Behind the Scenes With Go, Dog. Go! Creator Adam Peltzman
A treasured classic children's book zooms to the screen January 26, when the series Go, Dog. Go! debuts on Netflix. Inspired by author and illustrator P.D. Eastman's best-selling 1961 Beginner Book and developed by Dreamworks Animation and Wildbrain Studios, this new, vibrant CGI world of pooches on the move is set in the city of Pawston, featuring 6-year-old Tag Barker and her many adventures.
Take a peek at all the action!
Creator and executive producer Adam Peltzman loved animation as a kid. In an interview with Daily Paws, he said that Looney Toons cartoons were a favorite, but what attracted him to animation as a career, especially kids' TV, was the chance to explore his interests in theatre, improv comedy, writing, and education.
"The fluidity of animation allows me to be as inventive and playful as I can be with the shows I write and create," he says. "And the great thing about young audiences is that they're so receptive and imaginative that they'll usually go along with just about any story as long as it pulls them in and is well-told."
Peltzman has an award-winning reputation in the world of animation and children's programming, especially animal features.
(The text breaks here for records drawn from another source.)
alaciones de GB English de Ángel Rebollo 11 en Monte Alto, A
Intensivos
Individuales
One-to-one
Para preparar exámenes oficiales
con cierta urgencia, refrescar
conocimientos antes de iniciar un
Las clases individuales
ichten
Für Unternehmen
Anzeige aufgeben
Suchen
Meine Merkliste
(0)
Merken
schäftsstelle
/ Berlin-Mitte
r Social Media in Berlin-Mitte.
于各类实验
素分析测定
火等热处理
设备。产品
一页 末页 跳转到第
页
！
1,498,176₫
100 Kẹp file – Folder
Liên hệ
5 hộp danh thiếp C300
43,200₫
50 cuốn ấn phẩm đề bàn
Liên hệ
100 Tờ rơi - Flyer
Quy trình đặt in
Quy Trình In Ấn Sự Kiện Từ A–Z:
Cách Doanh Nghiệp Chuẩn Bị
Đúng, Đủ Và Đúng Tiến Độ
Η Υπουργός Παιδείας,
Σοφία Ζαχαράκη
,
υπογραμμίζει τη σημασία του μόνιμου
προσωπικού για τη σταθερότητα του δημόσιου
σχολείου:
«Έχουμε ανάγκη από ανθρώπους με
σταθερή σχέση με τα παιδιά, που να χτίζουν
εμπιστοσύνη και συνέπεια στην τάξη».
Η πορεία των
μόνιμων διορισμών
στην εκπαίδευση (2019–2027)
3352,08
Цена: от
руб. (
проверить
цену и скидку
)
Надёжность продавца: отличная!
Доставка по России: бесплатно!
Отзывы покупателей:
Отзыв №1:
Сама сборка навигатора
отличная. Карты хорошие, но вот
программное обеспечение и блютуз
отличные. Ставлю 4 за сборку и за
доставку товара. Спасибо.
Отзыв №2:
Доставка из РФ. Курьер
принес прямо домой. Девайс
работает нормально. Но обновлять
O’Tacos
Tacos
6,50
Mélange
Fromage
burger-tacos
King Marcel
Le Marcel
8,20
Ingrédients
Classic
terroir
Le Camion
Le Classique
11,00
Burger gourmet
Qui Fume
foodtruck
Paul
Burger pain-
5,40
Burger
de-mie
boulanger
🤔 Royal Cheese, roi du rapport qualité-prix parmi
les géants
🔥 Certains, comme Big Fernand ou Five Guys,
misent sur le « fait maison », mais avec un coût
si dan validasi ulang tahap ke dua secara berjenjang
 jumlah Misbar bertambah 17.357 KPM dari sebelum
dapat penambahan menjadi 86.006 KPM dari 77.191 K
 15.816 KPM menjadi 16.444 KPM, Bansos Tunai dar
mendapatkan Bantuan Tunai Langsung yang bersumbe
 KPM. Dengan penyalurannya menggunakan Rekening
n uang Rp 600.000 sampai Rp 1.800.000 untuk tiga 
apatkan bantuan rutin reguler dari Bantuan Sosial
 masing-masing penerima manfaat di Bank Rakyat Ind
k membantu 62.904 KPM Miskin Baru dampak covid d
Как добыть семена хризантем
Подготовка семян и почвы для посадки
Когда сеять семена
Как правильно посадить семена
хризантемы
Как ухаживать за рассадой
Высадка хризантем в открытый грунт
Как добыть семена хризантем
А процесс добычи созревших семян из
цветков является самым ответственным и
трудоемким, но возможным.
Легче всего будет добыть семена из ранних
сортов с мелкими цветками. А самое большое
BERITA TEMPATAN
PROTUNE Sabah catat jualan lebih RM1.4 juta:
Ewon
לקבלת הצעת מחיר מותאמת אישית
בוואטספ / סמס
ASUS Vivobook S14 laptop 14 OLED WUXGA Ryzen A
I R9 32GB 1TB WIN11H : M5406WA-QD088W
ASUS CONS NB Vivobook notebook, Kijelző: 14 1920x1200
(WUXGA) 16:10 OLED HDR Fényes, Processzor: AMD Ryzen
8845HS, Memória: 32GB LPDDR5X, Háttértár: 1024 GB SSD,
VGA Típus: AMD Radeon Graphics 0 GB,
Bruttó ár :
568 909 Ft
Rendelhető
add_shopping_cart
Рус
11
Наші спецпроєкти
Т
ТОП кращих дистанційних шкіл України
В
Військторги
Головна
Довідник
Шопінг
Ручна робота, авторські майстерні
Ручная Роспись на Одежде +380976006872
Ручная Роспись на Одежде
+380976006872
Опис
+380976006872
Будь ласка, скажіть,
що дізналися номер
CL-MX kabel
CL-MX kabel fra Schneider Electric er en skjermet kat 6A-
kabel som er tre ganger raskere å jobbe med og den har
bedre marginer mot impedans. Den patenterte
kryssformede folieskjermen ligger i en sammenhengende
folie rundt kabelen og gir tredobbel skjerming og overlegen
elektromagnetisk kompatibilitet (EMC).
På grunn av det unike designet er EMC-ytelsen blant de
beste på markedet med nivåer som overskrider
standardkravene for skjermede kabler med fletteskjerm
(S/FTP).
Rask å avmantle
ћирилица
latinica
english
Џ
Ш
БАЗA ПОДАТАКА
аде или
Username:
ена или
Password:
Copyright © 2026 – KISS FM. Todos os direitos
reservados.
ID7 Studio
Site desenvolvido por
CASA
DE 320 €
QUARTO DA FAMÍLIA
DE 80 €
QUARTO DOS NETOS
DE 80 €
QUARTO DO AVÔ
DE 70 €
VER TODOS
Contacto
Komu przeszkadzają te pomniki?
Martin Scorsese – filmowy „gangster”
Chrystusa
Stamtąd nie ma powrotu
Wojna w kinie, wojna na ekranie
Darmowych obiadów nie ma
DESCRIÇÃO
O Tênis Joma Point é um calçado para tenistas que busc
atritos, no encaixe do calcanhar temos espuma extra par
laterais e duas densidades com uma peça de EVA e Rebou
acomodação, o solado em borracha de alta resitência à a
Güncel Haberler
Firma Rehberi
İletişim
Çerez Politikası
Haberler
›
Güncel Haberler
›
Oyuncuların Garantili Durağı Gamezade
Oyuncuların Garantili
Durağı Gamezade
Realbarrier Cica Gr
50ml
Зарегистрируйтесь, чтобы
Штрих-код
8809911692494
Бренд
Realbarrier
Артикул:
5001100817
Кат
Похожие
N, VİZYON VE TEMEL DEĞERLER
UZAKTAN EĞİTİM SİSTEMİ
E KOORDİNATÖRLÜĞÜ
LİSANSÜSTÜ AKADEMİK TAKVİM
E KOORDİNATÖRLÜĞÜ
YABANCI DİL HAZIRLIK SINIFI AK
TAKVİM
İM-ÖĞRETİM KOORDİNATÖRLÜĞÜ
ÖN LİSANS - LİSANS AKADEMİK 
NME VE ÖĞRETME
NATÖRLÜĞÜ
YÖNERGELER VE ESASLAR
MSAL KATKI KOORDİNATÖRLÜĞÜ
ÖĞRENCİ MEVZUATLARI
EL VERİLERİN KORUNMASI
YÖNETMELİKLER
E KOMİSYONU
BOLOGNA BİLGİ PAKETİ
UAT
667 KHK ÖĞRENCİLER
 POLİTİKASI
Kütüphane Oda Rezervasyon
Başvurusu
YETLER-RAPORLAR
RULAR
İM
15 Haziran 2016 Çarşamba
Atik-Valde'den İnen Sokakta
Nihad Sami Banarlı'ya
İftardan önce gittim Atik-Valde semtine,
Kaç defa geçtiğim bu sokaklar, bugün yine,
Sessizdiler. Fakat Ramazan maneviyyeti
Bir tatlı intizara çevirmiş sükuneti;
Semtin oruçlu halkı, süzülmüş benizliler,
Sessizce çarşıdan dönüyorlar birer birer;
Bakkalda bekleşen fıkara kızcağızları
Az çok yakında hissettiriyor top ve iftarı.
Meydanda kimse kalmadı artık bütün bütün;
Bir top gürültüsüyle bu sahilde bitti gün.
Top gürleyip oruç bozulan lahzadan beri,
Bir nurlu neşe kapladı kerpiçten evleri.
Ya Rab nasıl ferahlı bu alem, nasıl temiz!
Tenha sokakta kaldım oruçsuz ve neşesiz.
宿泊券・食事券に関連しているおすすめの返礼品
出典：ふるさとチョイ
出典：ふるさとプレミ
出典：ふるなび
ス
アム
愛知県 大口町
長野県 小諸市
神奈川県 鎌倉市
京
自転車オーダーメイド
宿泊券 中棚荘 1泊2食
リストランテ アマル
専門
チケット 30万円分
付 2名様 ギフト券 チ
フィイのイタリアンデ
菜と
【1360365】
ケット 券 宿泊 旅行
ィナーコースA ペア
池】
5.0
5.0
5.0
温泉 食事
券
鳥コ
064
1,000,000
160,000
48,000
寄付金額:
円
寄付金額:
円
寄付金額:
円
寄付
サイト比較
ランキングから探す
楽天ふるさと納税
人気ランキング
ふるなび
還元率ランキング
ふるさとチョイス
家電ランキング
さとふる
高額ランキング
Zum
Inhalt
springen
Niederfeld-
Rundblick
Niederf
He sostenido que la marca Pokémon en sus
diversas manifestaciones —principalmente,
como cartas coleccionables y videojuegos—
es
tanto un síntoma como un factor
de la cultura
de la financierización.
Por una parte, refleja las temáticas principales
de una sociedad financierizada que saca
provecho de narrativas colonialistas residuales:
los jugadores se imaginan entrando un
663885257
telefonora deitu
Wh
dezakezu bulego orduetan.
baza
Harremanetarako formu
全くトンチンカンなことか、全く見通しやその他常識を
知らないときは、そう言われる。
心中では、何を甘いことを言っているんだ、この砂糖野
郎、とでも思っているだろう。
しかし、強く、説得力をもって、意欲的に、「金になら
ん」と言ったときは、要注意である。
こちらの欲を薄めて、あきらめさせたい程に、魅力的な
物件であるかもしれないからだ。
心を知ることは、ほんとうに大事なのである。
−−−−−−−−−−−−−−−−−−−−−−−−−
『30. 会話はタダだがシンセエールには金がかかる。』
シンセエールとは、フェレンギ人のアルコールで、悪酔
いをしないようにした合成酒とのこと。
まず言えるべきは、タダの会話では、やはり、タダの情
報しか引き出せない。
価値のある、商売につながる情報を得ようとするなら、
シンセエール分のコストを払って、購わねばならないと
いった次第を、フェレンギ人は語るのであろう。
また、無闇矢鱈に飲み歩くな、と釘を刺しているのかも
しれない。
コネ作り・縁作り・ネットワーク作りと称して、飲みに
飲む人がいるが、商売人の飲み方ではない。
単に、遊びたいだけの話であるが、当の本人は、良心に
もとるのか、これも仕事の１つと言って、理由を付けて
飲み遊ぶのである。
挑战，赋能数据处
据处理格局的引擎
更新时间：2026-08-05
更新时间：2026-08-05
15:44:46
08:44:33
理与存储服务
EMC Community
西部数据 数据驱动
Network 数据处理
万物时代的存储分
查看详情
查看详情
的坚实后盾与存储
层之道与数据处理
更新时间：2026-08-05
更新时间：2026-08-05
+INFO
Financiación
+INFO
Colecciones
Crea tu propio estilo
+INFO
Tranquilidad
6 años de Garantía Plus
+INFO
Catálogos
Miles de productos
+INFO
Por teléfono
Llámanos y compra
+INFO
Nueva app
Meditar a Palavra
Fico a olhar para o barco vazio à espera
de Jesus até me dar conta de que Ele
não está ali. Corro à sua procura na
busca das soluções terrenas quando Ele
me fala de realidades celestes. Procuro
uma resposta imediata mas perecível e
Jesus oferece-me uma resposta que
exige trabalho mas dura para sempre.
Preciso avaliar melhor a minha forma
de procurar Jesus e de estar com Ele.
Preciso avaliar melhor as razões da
An entire generation knows his storytelling by heart, including Blue's Clues, WonderPets!, and Backyardigans, among others. He and his company, Inner Dog Productions, also create the show, This Podcast Has Fleas for WNYC, which is "an original comedy series for kids about a dog and a cat with dueling podcasts."
"Kids, and people in general, just love animals," Peltzman says. "They're fun, interesting, innocent. And since they can't speak, you can project just about any personality or inner life onto them." When he asked his 3-year-old daughter why she loves dogs, she said "I love them when they bark." So there's that, too, he notes.
How Go, Dog. Go! the Animated Series Came to Life
Eastman, a Dr. Seuss protégé, had many popular children's books involving animals, including Are You My Mother? and The Bird's Nest. But to date, Go, Dog. Go! has sold more than 8 million copies. With all his pet cred, Peltzman said he was drawn to adapting this one in particular because of its unique tone, open interpretation, and artwork.
"There are no character names and it's not a traditional linear story. So in adapting it, I had to invent all that while trying to hold on to the elements that make the book so beloved," he says. "I really liked the seemingly random places and things in the book— blimps, hedge mazes, a party in a tree, a poodle that asks if you like her hat." The poodle is one of his favorites, and he named her Lady Lydia for the series. He's also fond of another character, Manhole Dog, who pops out of random manholes to chat.
He adds that it was essential to also infuse the show with some of the offbeat and surprising tone of the book. "That task was made even more fun by the fact that so many of the creative people who worked on the show had a similar adoration of it," he says.
You might remember from Eastman's tale a giant bed filled with sleeping pups—except for one, who's wide awake. Peltzman says this was the inspiration for the main character, Tag, voiced by Michela Luci, and her family.
"She was fun to bring to life because she has that dog-like enthusiasm and really embodies the 'go' element of the series. She's such a catalyst for stories because she can't contain her excitement!" he says. "She also helps push the community theme of the show because she's so fascinated by the places and dogs of Pawston."
He also made a deliberate effort to create a female lead with skills in science, technology, engineering, and mathematics (STEM). "It felt to me like we've seen a lot of boy characters into racing, fixing, and inventing," he says. "Also, since I have a preschool-aged daughter, I liked the idea of her taking some inspiration from Tag."
So far, early reviews of Go, Dog. Go! are all paws up! The first season of nine episodes is available to Netflix subscribers for immediate streaming Tuesday, January 26. Peltzman says even his 7-year-old dog, Winnie, is a fan. "She's a black lab mix, and we also think she has some greyhound in her, so she has some serious 'go.' She seems to like the show and has had very few notes."